Author:
Domus
Published:
March 8, 2016
Categories:
Architecture

Fragment of the interview “The Last Lesson” originally published on domus No. 753, October 1993

“Lina Bo, a highly intelligent woman…we are pleased to provide some extremely fine examples of her work for the first time in Italy. She is earning herself a place in modern architecture. And the “glass house” has to be ranked as a major theme of modern architecture. She is a credit both to Brazil which has motivated her and to Italy which educated her” Gio Ponti, 1953

[…]
Domus: To what extent can public power interfere with the freedom of design?
Lina Bo Bardi: In capitalist country public power is not interested in anything. You can be more socialist in a capitalist country than in a socialist country. But absolutely nothing is solved.
Domus: In general, architects in Brazil are forced to work for the rich classes. Why aren’t the conditions created to enable them to get closer to the people by laying the foundations on which to build more dignified homes?
Lina Bo Bardi: A nice question, but idealist and ingenuous. Architects, exactly like other professionals, doctors, engineers or economists, depend on the country’s socio-economic structure. To change it you would have to attempt a revolution, but failing that, you are compelled to work within the system. However we must never give up the struggle; to struggle for change is the only thing worthy of man, of any real person. Indeed, for example the Salida de la Misericordia at Bahia, will continue to be inhabited by the same people who were there before its restoration. It won’t be turned into weekend flats, bachelor establishments or things like that.
As with teaching, I believe there should be only public and free education.
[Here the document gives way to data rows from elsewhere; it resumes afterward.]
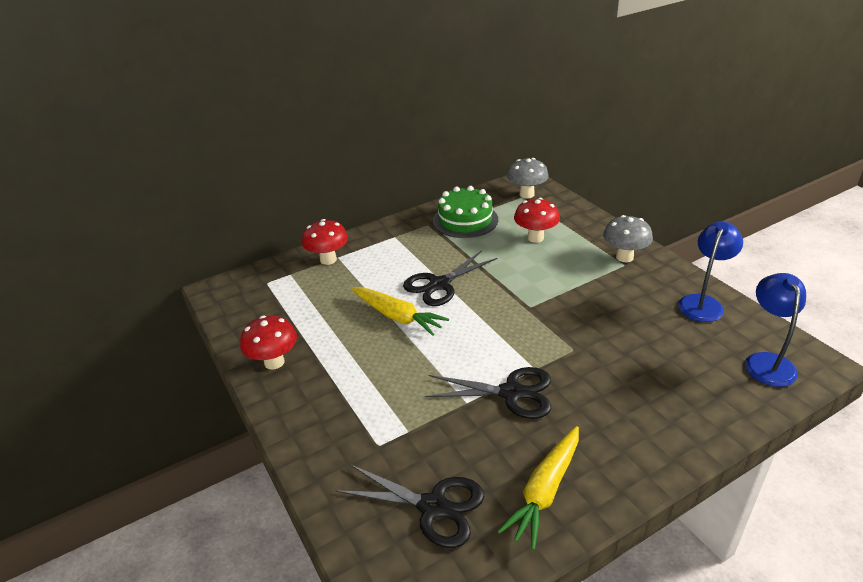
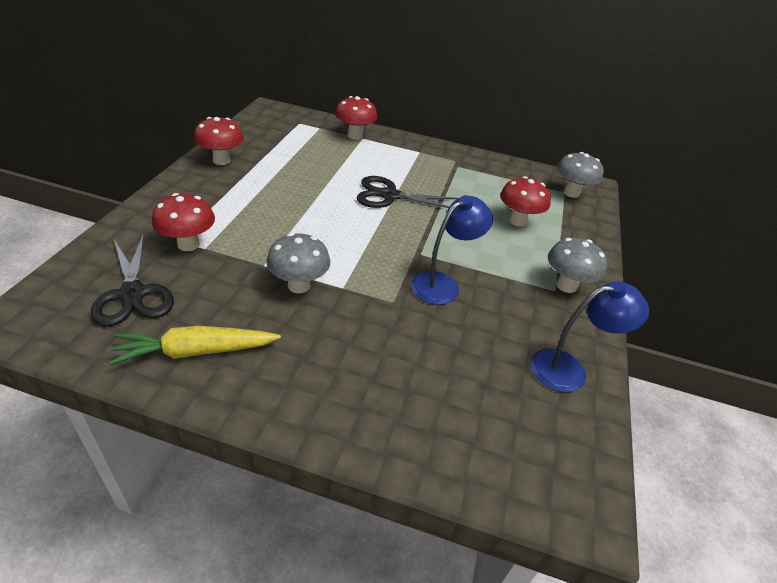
camera: 40 degrees right, 5 degrees up
yellow carrot [351,287,449,336] -> none
black scissors [425,367,551,419] -> grey mushroom [266,233,330,294]
green cake [433,186,498,238] -> none
blue lamp [745,273,806,387] -> blue lamp moved to [411,195,493,305]
none -> red mushroom [152,193,215,251]

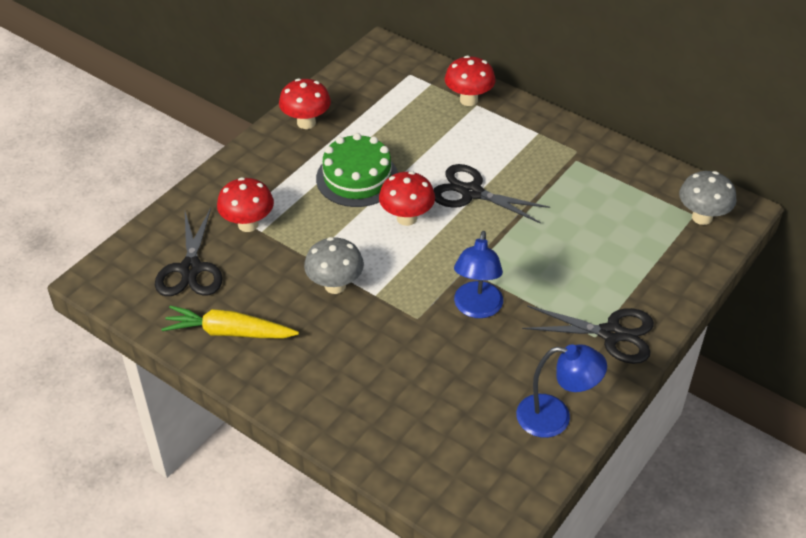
camera: 25 degrees right, 5 degrees up
blue lamp [411,195,493,305] -> blue lamp turned 120 degrees clockwise [454,231,503,318]
red mushroom [500,176,551,227] -> red mushroom moved to [379,171,435,226]
grey mushroom [548,238,607,293] -> black scissors [522,305,654,364]
none -> green cake [316,133,398,207]

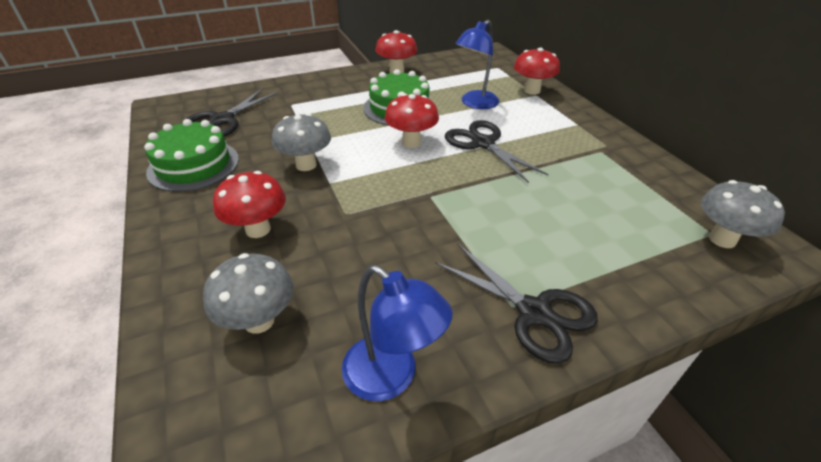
camera: 30 degrees right, 5 degrees down
yellow carrot [162,306,299,339] -> green cake [144,119,239,192]
red mushroom [217,177,274,232] -> red mushroom moved to [213,171,286,238]
blue lamp [454,231,503,318] -> blue lamp moved to [455,20,500,109]
none -> grey mushroom [203,253,293,334]

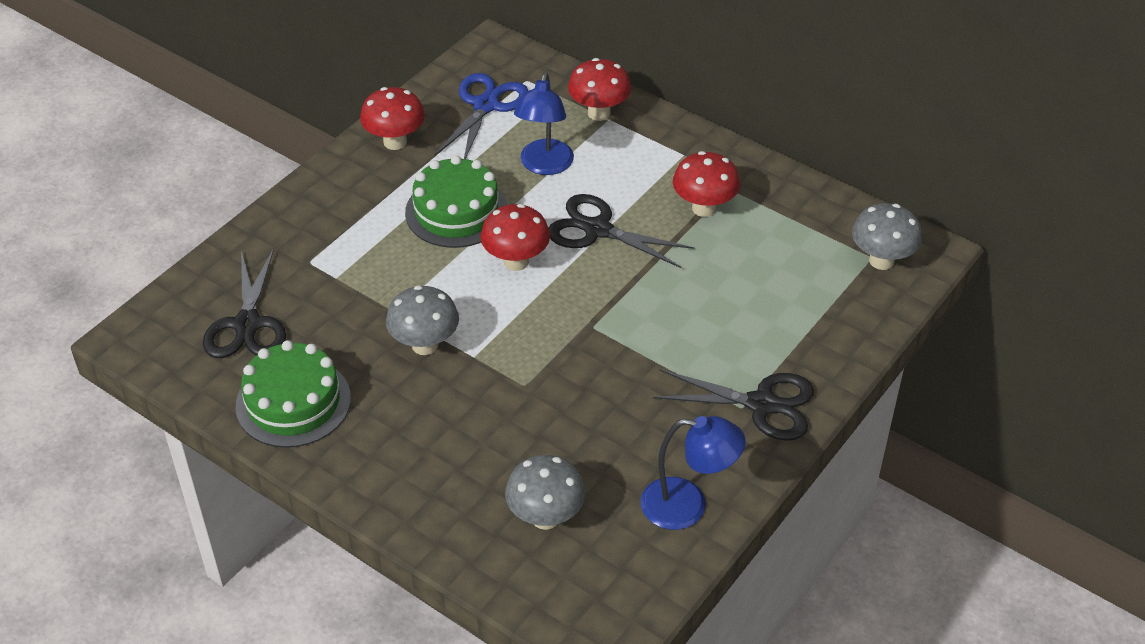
camera: 30 degrees left, 5 degrees up
red mushroom [213,171,286,238] -> red mushroom moved to [673,151,740,217]
none -> blue scissors [435,73,528,159]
I am against private education exactly as in my work I am against private clients. I have designed only two or three houses for friends, for people very close to me. If someone with money were to ask me to design a house for him or her I would refuse. I work for public power, I don’t believe in private enterprise, not even in a capitalist country. And in Brazil I have always succeeded in doing what I wanted without accepting conditions or shady compromises – despite being not just an architect, but a woman as well. And for that reason I declare myself a Stalinist and a anti-feminist. Of course, if you are a woman and talk like a hen and have no qualifications, then all is ruined, there’s nothing you can do.